## TASK TO COMPLETE
Please give again the lines of the listing below, starting with the line containing "Термин | Определение |" and going on through the line containing "определенных условиях |", reproducing them without any change.

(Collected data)
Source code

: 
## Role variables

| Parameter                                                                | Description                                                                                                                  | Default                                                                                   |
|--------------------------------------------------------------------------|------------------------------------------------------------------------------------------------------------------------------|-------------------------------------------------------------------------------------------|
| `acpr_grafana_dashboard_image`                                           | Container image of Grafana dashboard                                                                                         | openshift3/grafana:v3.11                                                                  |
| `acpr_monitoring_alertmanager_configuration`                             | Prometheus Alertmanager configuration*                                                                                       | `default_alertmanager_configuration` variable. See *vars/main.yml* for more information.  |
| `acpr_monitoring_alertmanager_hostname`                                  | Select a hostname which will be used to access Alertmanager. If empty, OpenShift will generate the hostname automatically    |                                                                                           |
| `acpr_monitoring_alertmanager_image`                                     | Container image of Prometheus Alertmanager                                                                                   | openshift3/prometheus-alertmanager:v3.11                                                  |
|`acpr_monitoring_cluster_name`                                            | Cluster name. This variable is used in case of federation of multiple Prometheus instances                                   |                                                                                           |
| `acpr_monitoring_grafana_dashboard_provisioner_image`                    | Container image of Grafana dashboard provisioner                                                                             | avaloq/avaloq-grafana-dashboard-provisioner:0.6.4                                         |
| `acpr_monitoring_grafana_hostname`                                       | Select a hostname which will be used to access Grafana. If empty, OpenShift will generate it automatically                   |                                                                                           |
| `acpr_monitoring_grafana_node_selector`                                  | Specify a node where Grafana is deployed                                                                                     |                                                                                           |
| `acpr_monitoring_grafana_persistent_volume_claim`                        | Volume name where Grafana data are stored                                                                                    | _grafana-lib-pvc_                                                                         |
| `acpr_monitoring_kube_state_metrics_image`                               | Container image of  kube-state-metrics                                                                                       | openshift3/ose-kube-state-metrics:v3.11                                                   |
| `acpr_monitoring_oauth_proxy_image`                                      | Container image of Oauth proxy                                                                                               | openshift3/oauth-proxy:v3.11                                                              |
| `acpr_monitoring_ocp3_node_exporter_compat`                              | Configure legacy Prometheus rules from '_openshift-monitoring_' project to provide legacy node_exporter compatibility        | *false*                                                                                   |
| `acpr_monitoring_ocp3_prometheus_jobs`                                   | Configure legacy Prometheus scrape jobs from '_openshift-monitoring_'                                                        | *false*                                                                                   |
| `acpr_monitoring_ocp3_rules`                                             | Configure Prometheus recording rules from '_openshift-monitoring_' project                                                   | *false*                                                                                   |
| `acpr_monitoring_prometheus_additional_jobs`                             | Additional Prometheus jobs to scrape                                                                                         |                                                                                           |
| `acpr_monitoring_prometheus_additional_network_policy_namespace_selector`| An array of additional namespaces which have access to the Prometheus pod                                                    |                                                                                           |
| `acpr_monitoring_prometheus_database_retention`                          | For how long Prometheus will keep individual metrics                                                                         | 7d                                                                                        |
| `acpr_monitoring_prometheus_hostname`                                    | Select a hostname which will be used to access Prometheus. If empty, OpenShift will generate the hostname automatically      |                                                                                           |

--

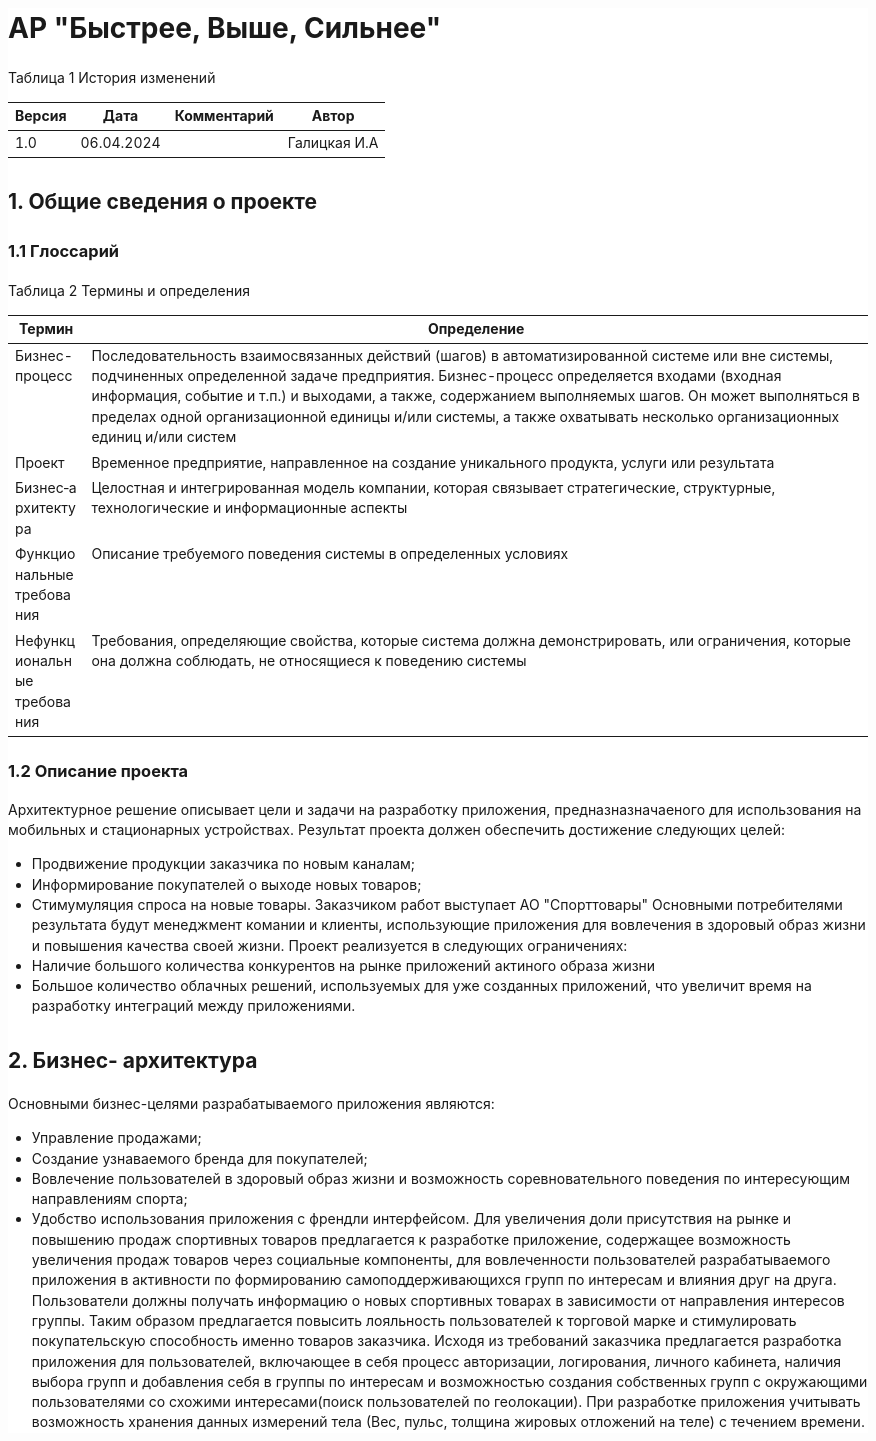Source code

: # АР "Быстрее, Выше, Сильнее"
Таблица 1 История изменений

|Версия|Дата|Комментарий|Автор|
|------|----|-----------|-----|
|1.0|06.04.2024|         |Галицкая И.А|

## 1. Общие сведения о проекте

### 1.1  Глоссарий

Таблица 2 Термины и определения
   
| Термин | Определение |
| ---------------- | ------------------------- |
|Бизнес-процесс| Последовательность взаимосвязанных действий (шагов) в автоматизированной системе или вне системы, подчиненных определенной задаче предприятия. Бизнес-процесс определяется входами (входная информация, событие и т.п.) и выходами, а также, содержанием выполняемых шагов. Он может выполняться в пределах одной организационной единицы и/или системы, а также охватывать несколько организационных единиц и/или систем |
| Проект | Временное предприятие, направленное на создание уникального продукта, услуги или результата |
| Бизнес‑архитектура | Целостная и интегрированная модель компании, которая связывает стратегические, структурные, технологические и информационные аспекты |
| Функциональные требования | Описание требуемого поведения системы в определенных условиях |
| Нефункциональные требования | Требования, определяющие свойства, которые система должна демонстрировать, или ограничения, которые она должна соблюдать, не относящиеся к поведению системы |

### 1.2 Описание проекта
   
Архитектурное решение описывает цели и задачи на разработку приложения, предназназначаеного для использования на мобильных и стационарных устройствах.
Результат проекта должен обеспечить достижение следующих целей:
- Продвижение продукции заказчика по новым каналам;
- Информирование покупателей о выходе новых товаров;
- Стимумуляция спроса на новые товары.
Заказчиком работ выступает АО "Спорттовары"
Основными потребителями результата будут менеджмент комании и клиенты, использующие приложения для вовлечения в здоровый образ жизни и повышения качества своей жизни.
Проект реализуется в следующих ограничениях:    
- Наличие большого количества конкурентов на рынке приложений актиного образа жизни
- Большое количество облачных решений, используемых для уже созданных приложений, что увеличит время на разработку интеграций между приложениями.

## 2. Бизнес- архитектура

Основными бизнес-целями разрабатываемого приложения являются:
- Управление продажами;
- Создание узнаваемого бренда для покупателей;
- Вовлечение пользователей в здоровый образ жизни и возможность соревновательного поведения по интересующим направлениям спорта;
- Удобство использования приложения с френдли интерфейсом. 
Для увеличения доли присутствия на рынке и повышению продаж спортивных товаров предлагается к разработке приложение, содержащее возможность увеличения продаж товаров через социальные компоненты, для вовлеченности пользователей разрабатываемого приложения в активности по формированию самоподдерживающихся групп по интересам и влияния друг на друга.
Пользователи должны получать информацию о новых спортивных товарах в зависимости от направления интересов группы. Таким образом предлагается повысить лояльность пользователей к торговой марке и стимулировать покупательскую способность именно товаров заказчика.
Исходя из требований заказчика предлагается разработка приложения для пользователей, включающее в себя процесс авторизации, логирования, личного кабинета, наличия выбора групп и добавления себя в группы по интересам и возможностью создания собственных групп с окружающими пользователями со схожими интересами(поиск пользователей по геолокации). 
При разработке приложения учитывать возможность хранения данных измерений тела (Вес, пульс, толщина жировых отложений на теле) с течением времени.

## SOLUTION TO THIS TASK
| Термин | Определение |
| ---------------- | ------------------------- |
|Бизнес-процесс| Последовательность взаимосвязанных действий (шагов) в автоматизированной системе или вне системы, подчиненных определенной задаче предприятия. Бизнес-процесс определяется входами (входная информация, событие и т.п.) и выходами, а также, содержанием выполняемых шагов. Он может выполняться в пределах одной организационной единицы и/или системы, а также охватывать несколько организационных единиц и/или систем |
| Проект | Временное предприятие, направленное на создание уникального продукта, услуги или результата |
| Бизнес‑архитектура | Целостная и интегрированная модель компании, которая связывает стратегические, структурные, технологические и информационные аспекты |
| Функциональные требования | Описание требуемого поведения системы в определенных условиях |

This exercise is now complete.